▸ **Activity**
Starting at the line that contains "当社のニュースレターを購読" and ending with the last line of the items, write those lines out again with "もっと見る" swapped for "続きを読む" and nothing else changed. Leave the pictures out.

▸ **Task data**
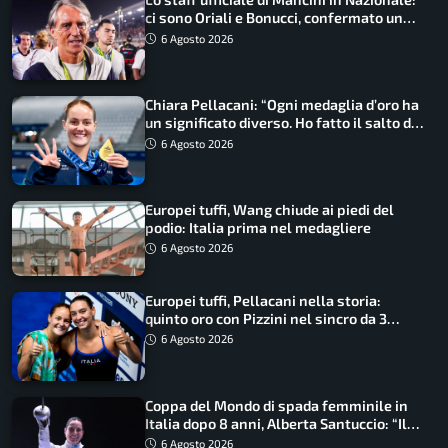
ci sono Oriali e Bonucci, confermato un
ritorno
6 Agosto 2026
Chiara Pellacani: “Ogni medaglia d’oro ha
un significato diverso. Ho fatto il salto di
qualità”
6 Agosto 2026
Europei tuffi, Wang chiude ai piedi del
podio: Italia prima nel medagliere
6 Agosto 2026
Europei tuffi, Pellacani nella storia:
quinto oro con Pizzini nel sincro da 3
metri
6 Agosto 2026
Coppa del Mondo di spada femminile in
Italia dopo 8 anni, Alberta Santuccio: “Il
lavoro dà sempre i suoi frutti”
6 Agosto 2026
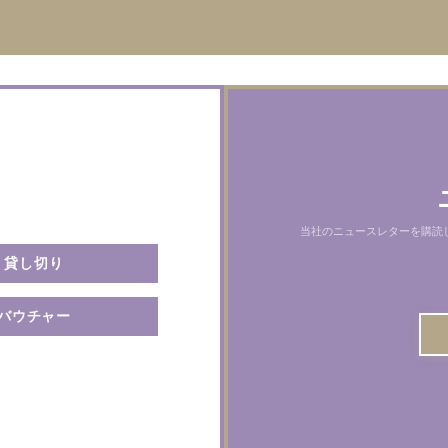
当社のニュースレターを購読
貸し切り
バウチャー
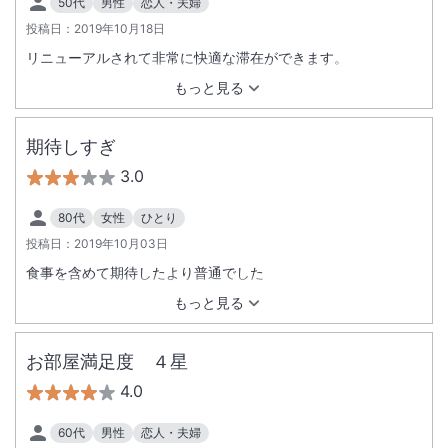
50代
男性
恋人・夫婦
投稿日：
2019年10月18日
リニューアルされて非常に快適な滞在ができます。
もっと見る
期待しすぎ
3.0
80代
女性
ひとり
投稿日：
2019年10月03日
食事を含めて期待したより普通でした
もっと見る
お部屋満足度 ４星
4.0
60代
男性
恋人・夫婦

▸ **Solution for this exercise**
当社のニュースレターを購読
貸し切り
バウチャー
50代
男性
恋人・夫婦
投稿日：
2019年10月18日
リニューアルされて非常に快適な滞在ができます。
続きを読む
期待しすぎ
3.0
80代
女性
ひとり
投稿日：
2019年10月03日
食事を含めて期待したより普通でした
続きを読む
お部屋満足度 ４星
4.0
60代
男性
恋人・夫婦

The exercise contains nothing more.